Cette fois-ci, La Nación met en une la photo de la manifestation Cliquez sur l'image pour une très haute résolution |
Hier, le Sénat a voté à
l'unanimité la loi rectificative sur les remises de peine de sorte
que les détenus condamnés pour crimes contre l'humanité ne
puissent pas en bénéficier. La loi avait été votée la veille par
les députés nationaux. Et dès le vote du Sénat, le Président
Mauricio Macri a signé la loi, ce qui la rend immédiatement
applicable.
Plus tard, dans une
conférence de presse dans la province de Mendoza, où il était allé
inaugurer des installations européennes d'antennes géantes, le chef
de l'Etat a affirmé qu'il avait toujours été hostile au bénéfice
de remise de peine aux tortionnaires de la Dictature et à quelque
procédure que ce soit qui puisse correspondre de près ou de loin à
une impunité. Le problème est que certains de ses ministres se sont
prononcés en faveur de l'arrêt de la Cour suprême qui accordait un
régime de remise de peine dit du Jour compte double (2x1) (voir mon article du 4 mai 2017 à ce propos) et que lui-même a donc attendu
près d'une semaine pour donner son avis, même s'il a pris
l'initiative très rapide d'envoyer au Congrès le projet de loi qui
vient d'être voté et qui corrige les vides juridiques dans
lesquelles trois juges de la Cour suprême s'étaient engouffrés
(1).
Hier soir, une foule très
dense a convergé vers Plaza de Mayo à l'appel des associations des
droits de l'homme rassemblant les victimes de la dictature militaire
de 1976-1983. Presque tous les manifestants arboraient le foulard
blanc des deux branches de Madres de Plaza de Mayo, la première fois
que cet emblème est adopté par tout le monde.
De son côté, le juge
Eugenio Raúl Zaffaroni, ex-membre de la Cour suprême et siégeant
aujourd'hui à la Cour Inter-Américaine des Droits de l'Homme
(CIDH), a rejoint les manifestants d'hier et répondu aux questions
des journalistes pour dénoncer l'absurdité de l'arrêt de la Cour
du 3 mai dernier. Le Président Macri l'a visé parmi les
personnalités d'opposition qui ont fait beaucoup de bruit cette
semaine mais n'avait rien fait pour corriger vides juridiques créée
par l'abolition de cette ancienne loi du 2x1, supprimée en 2001. Et
pan sur le bec ! D'autant qu'il lui était déjà arrivé de voter une fois en faveur de l'application du 2x1 à un condamné pour crimes contre l'humanité, ce qu'il regrette aujourd'hui.
Il y a quelques jours, la
Cour suprême argentine s'était vu critiquer vertement par le
Haut-Commissariat aux Droits de l'homme de l'ONU (sous-secrétariat
pour l'Amérique du Sud, siégeant à Santiago du Chili, voir mon article du 9 mai 2017).
Pour aller plus loin :
sur le vote de la loi :
lire l'article de Clarín
sur la conférence de
presse du président Macri :
lire l'article de La Prensa qui propose aussi la vidéo complète de la conférence de
presse du président, hier, à Mendoza (17 minutes)
sur les déclarations du
juge Zaffaroni :
lire l'article de Clarín
(1) Cette rapidité est en
soi significative car rédiger un projet de loi, l'envoyer au
Congrès, le faire porter à l'ordre du jour, tout cela demande
d'ordinaire pas mal de temps. La rapidité de la procédure cette
fois-ci est donc plutôt de bon aloi. Et pour le silence du
président, celui-ci pourra toujours le justifier par la séparation
des pouvoirs dont il ne cesse de protester qu'il en est un ferme
partisan. Qu'il n'est donc pas derrière l'arrêt de la Cour.
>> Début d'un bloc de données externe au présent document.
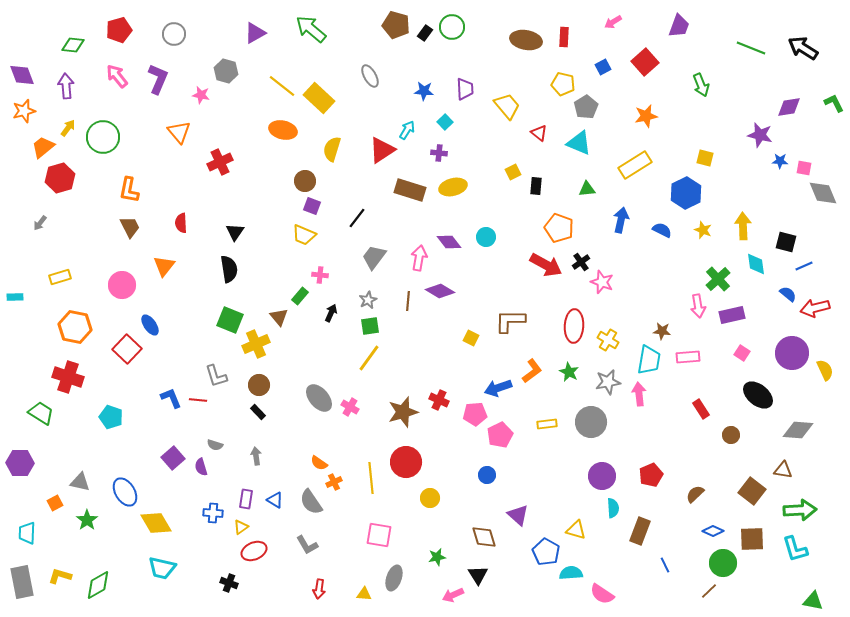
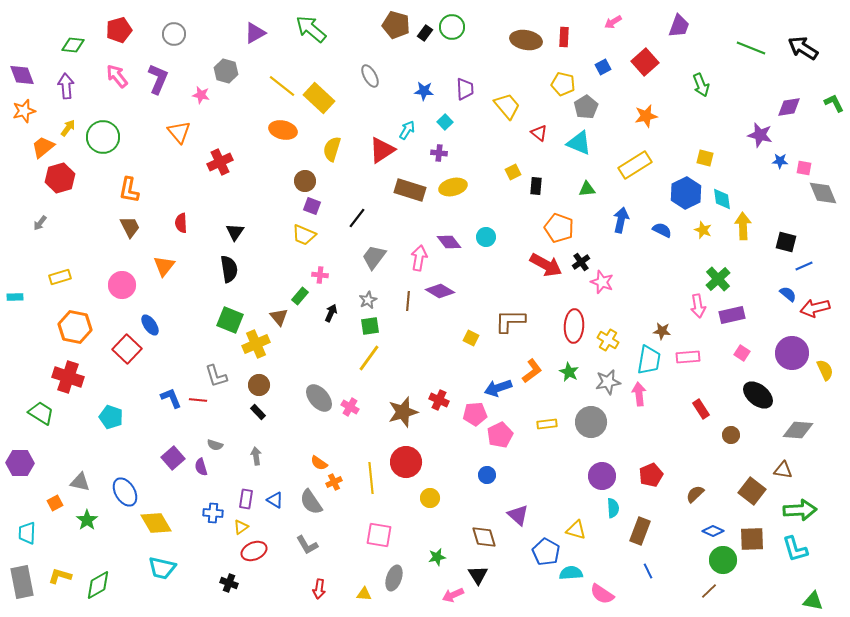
cyan diamond at (756, 264): moved 34 px left, 65 px up
green circle at (723, 563): moved 3 px up
blue line at (665, 565): moved 17 px left, 6 px down
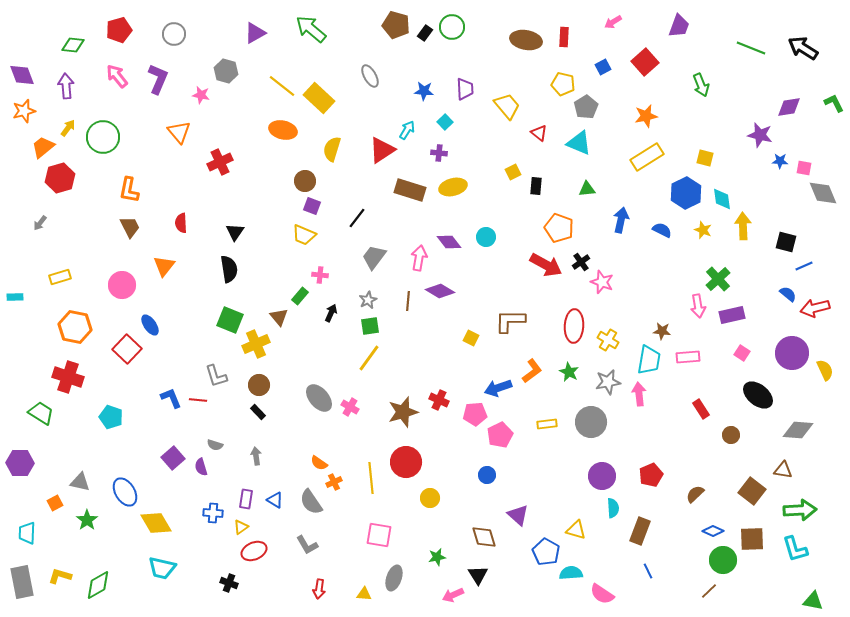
yellow rectangle at (635, 165): moved 12 px right, 8 px up
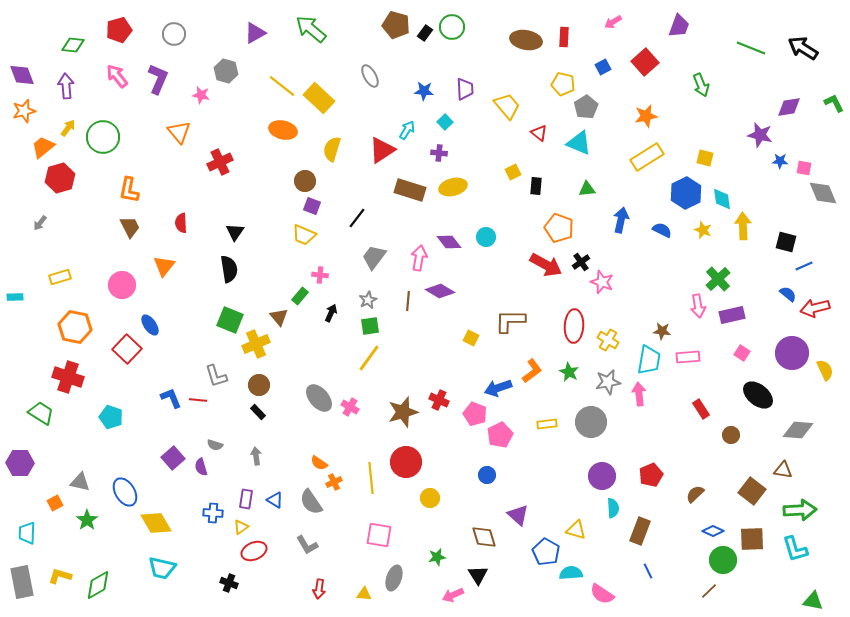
pink pentagon at (475, 414): rotated 25 degrees clockwise
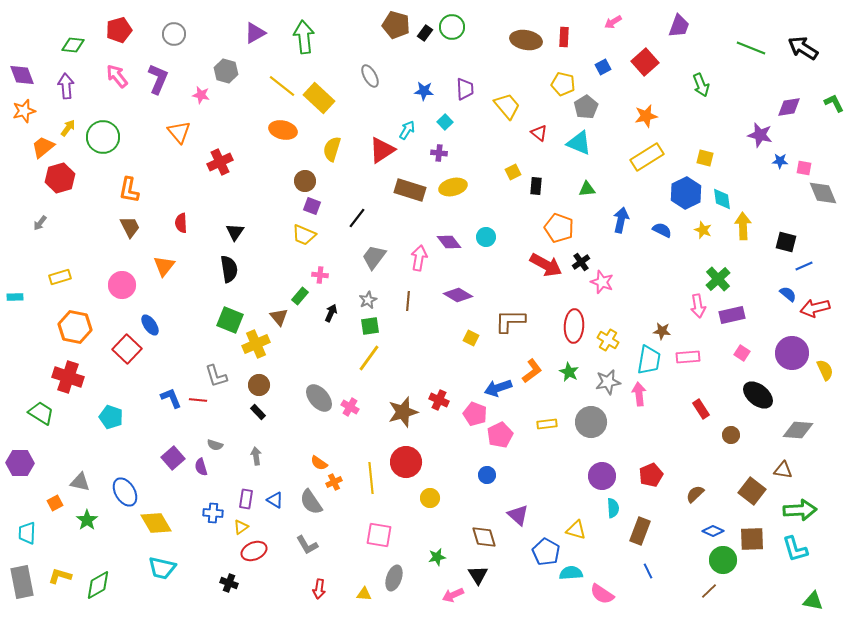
green arrow at (311, 29): moved 7 px left, 8 px down; rotated 44 degrees clockwise
purple diamond at (440, 291): moved 18 px right, 4 px down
Personnellement, j'ai tendance à penser qu'il est sans doute
sincère. Si l'on croit l'inverse aussi facilement, c'est peut-être
parce que l'esprit partisan qui marquait tout acte de l'Etat sous les
Kirchner a déformé le regard et fait prendre de mauvaises habitudes
aux Argentins et, en particulier, aux journalistes.